Figure 2. The mean zones of inhibition of the disks saturated in various solutions. There is a
statistical difference between the zones of inhibition of ampicillin and salicylic acid (p < 0.0001,
ANOVA). Performing a Bonferroni correction shows that there is no difference between water
and the four concentrations of salicylic acid. Error bars are included ± SEM.
Discussion
The growth of Staphylococcus epidermidis was not significantly inhibited by increasing
the salicylic acid concentrations in solution. The results of the analysis of variance support the
original hypothesis in that there is a statistical difference between the antibacterial effects of
salicylic acid and ampicillin. A subsequent Bonferroni correction supports the notion that none
of the varying salicylic acid concentrations nor sterile water are statistically different from one
another. It was initially predicted that ampicillin, as a prescribed oral antibiotic, would have
antibiotic effects, which seems to be confirmed through the study. However, the prediction that
the measured zones of inhibition would increase in size as the salicylic acid concentration
increased was incorrect.
One reason there may have been no difference in antibacterial activity between sterile
water and the various concentrations of salicylic acid tested in this experiment was because the
researchers experienced difficulties transferring the salicylic acid from the bottles to the paper
disks. Salicylic acid is much more soluble in hot water than cold, so the water in the bottles was
heated to boiling using a hot plate. When pipetting small 150 µL volumes onto the paper disks, it
is theorized that some or most of the water boiled away, preventing the salicylic acid from
making it onto the paper disk. The higher the concentration, the less water was in the pipet when
transferring the solution onto the disks, and the faster that small amount of water would have
evaporated; this was experimentally observed because the 5% and 10% solutions required more
attempts to pipet onto the paper disks than the 1% or 2% solutions. To minimize the frequency of
this happening, slightly larger volumes should be delivered with the micropipet to compensate
for evaporation of some of the liquid in the pipet tip. Alternately, a solution of salicylic acid and
water may be able to be purchased online, eliminating the error inherent in making the solutions
from scratch. If this were the case, one need only add more water to dilute the solution to the
required concentration, and there would be no need for measuring variable amounts of salicylic
acid and ethanol or boiling water.
Since salicylic acid is more soluble in ethanol than water, an amount of ethanol
proportional to each concentration was added to help the acid dissolve. This small amount of
ethanol may have slightly increased values which may otherwise have been lower because
ethanol is a known antimicrobial compound. For example, instead of seeing no significant
difference between 1% and 2% salicylic acid solutions, a small increase in the average zone of
inhibition may have been observed. However, the amount of ethanol to water was 10% or less
(0.1 mL, 0.2 mL, 0.5 mL and 1 mL were added to the 10 mL of water used to make each
concentration), so the effect of ethanol on the zone of inhibition should be negligible.
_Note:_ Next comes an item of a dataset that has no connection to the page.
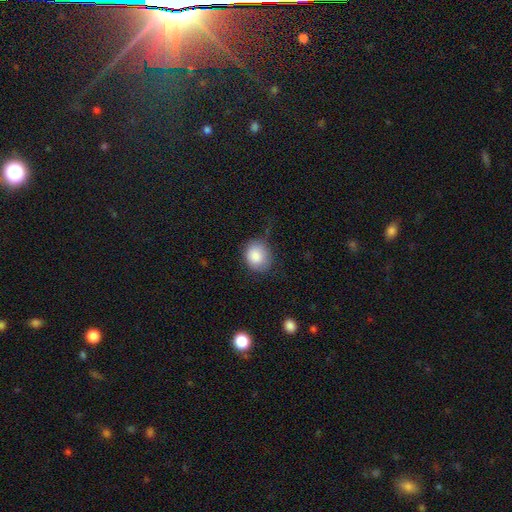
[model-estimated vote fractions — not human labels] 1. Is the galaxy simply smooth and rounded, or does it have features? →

Other studies might examine the correlation between salicylic acid and other potential
antibiotics or the effect of salicylic acid concentration on different strains of S. epidermidis.
Alternately, salicylic acid may be tested on other gram-positive bacteria to see if they are equally
resistant to the same concentrations tested on S. epidermidis. Salicylic acid concentrations of 1%,
2%, 5% and 10% were chosen to simulate concentrations found in acne medications, but perhaps
salicylic acid may have antibacterial properties on its own at higher concentrations; it may
simply not be an effective antibiotic on its own. Further studies may look at higher
concentrations outside of current medication ranges.
Acknowledgements
The researchers would like to thank Professor Steve Teh for his advice and guidance in
conducting this study as well as their colleague Faith for preparing the agar medium used for the
petri plates.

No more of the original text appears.